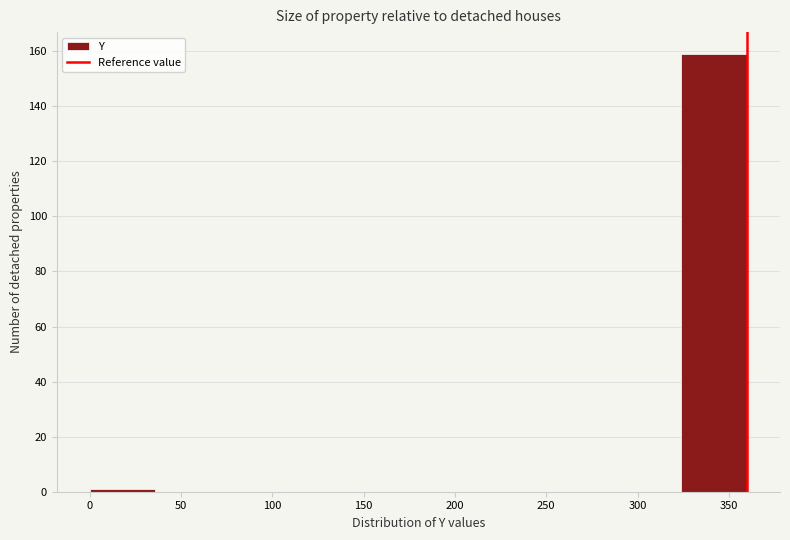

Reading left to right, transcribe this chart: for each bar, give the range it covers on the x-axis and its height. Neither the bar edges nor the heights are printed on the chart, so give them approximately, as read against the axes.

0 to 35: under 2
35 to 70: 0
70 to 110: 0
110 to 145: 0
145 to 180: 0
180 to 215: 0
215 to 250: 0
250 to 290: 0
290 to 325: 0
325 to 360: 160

...

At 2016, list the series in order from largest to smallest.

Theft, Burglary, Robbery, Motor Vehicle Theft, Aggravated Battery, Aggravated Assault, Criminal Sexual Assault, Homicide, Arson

* _WHAT IS REQUIRED_:
Quote the lines from the one containing "0 to 35: under 2" through the one containing "325 to 360: 160", inclusive, reproducing them word for word.

* _YOUR SOLUTION_:
0 to 35: under 2
35 to 70: 0
70 to 110: 0
110 to 145: 0
145 to 180: 0
180 to 215: 0
215 to 250: 0
250 to 290: 0
290 to 325: 0
325 to 360: 160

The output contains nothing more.